O veterano documentalista Alex Gibney, que ao longo de uma carreira de décadas lidou com muitos assuntos polémicos, não estava a planear fazer um filme sobre Israel, até uma espantosa fuga de informação lhe aparecer à frente. Porém, a fuga acabou por se revelar um dilúvio.
De repente, Gibney, através de uma fonte que o contactou através da aplicação de mensagens Signal, começou a receber muitos vídeos com gravações de entrevistas da polícia ao primeiro-ministro israelita, Benjamin Netanyahu, à sua esposa, Sara, ao seu filho, Yair, e a vários colaboradores, tudo no contexto do extenso caso de corrupção contra Netanyahu.
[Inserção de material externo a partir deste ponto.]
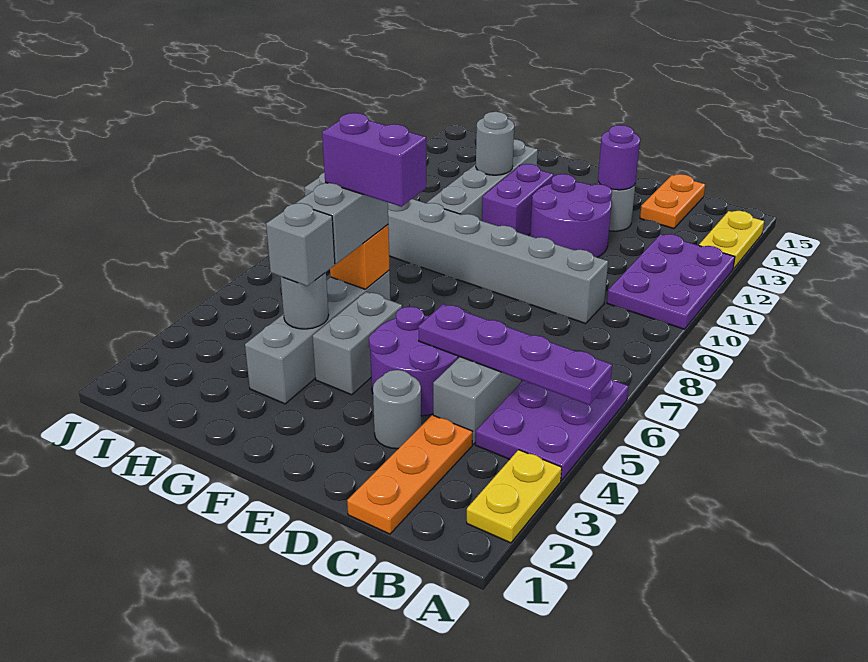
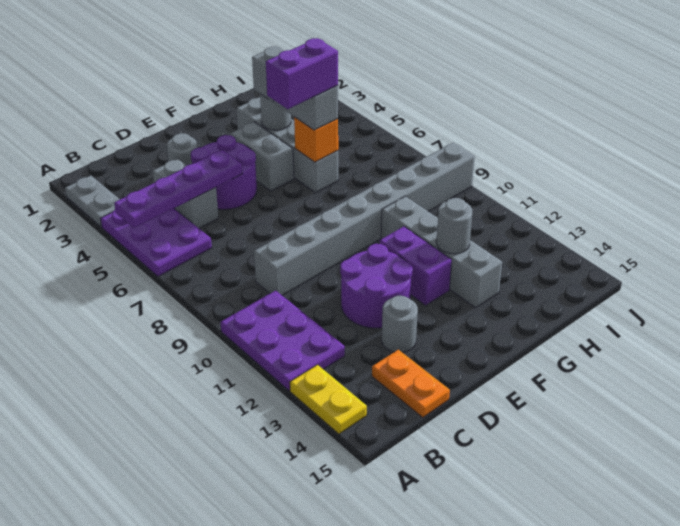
yellow plate A2:A3 level 1 -> grey plate A2:A3 level 1
orange plate C1:C3 level 1 -> none
purple round brick D13 level 2 -> none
O total excedeu as mil horas de gravações.
Este realizador, já distinguido com Óscares, não fala hebreu, mas percebeu que era algo grande e relevante.
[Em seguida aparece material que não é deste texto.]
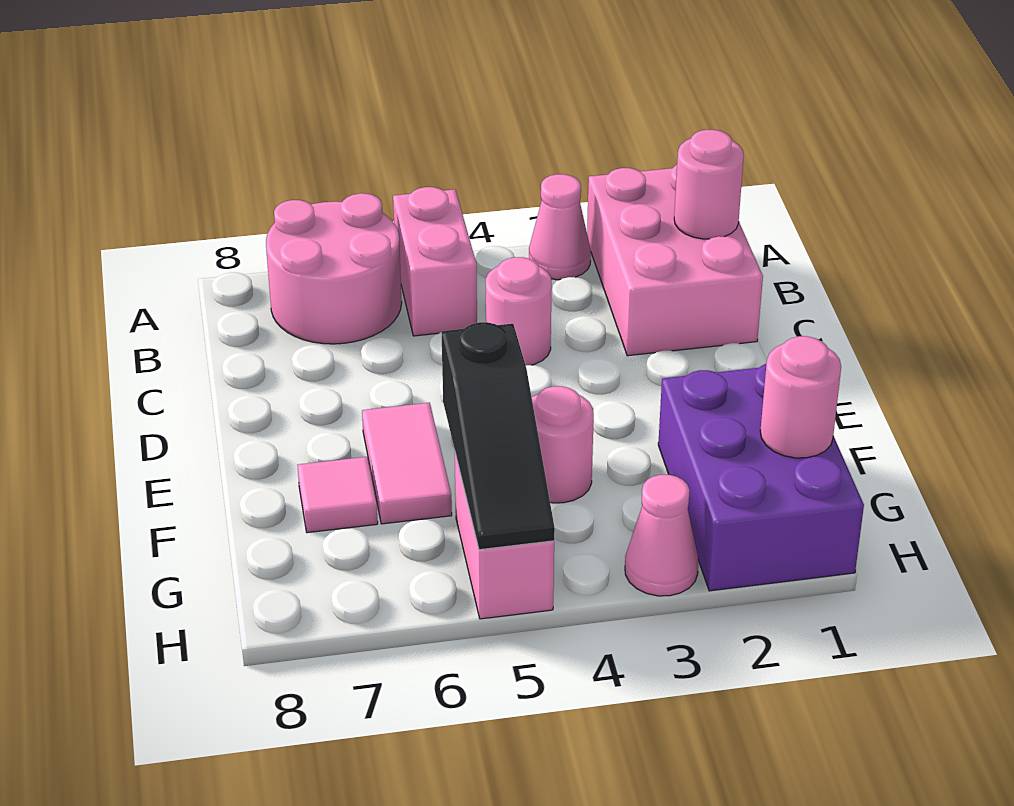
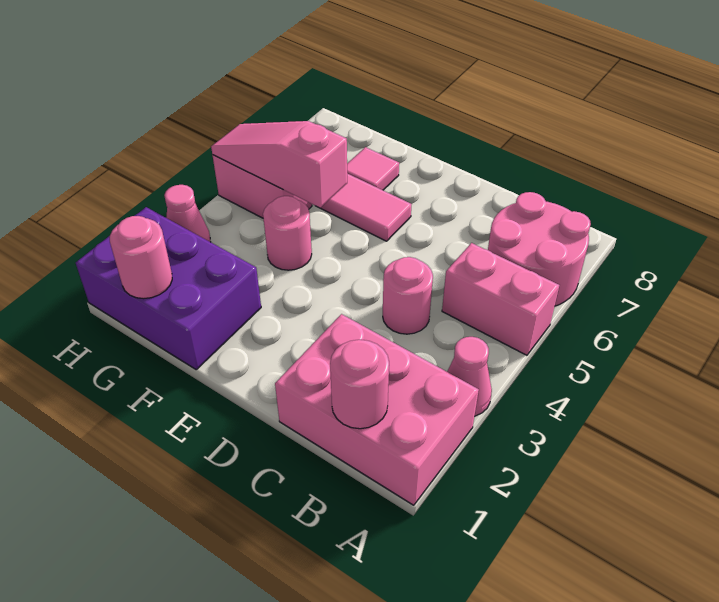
black slope F5:H5 level 2 top F -> pink slope F5:H5 level 2 top F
Recorreu ao jornalista de investigação israelita Raviv Drucker, que fez um tratamento exaustivo do material e lhe disse: "Temos algo que é muito explosivo".
Depois Gibney recorreu à colega Alexis Bloom, que já tinha trabalhado em Israel, para dirigir.
O resultado: "The Bibi Files" ("Os Arquivos Bibi", alcunha que designa Netanyahu), um documentário que teve a seu favor o calendário, uma vez que a sua estreia coincidiu com a presença do primeiro-ministro israelita em tribunal.
Se o calendário foi fortuito, o filme enfrenta outras dificuldades. Desde logo, Gibney e Bloom tiveram de obter financiamento sem revelar os financiadores, dado o secretismo envolvido. Muitos potenciais apoiantes e distribuidores também ficaram nervosos com a eventualidade de serem resolvidos, dada a ação militar israelita subsequente ao ataque do Hamas a Israel, em 7 de outubro de 2023.
E depois havia o maior obstáculo de todos: o filme não poder ser legalmente ser exibido em Israel.
Mas isto só conduziu a "uma grande pirataria do filme em Israel", disse Bloom.
E o impacto que teve foi aumentado pelo facto de Netanyahu se ter tornado o primeiro chefe de governo israelita a depor em tribunal enquanto acusado de crime.
Na terça-feira, prometeu derrubar a "absurda" alegação de corrupção com que foi acusado.
'Bibi', o primeiro-ministro com mais anos no cargo no país, é acusado de fraude, quebra de confiança e aceitar subornos em três casos diferentes.
É acusado de ter aceitado charutos e champanhe avaliados em dezenas de milhares de dólares de um produtor de Hollywood, em troca de assistência em assuntos pessoais e comerciais, e de promover regulações vantajosas para empresários da comunicação social em troca de uma cobertura favorável.
Nos vídeos da polícia, 'Bibi', de 75 anos, expressa revolta pelas acusações, chama mentirosas às testemunhas e diz que tem assuntos mais importantes para tratar.
Com frequência, as suas respostas são "não me lembro".
Mas Gibney contrapõe: "Temos várias pessoas gravadas que asseguram que ele tem uma grande memória" e compara que "em quase todas as questões em que pode ser incriminado, responde 'não me recordo'".
As críticas ao filme em Israel foram positivas, na sua maioria.
O produto final intermedeia gravações policiais com comentários de antigos dirigentes governamentais, colaboradores de, Netanyahu, jornalistas e analistas.
"Para Netanyahu, nada chama mais a atenção do que o som das grades da prisão a fecharem-se atrás dele", comentou Nimrod Novik, que foi conselheiro do antigo presidente e primeiro-ministro israelita Shimon Peres.
Um dos principais argumentos de Gibney e Bloom é que o medo de Netanyahu ser preso influencia as suas decisões políticas - da reforma judicial à guerra atual.
O filho de Netanyahu, Yair, de 33 anos, aparece a acusar os seus inquiridores: "Estão-me a investigar porque a polícia israelita tornou-se a polícia secreta Stasi (d antiga República Democrática Alemã), e quer derrubar o governo".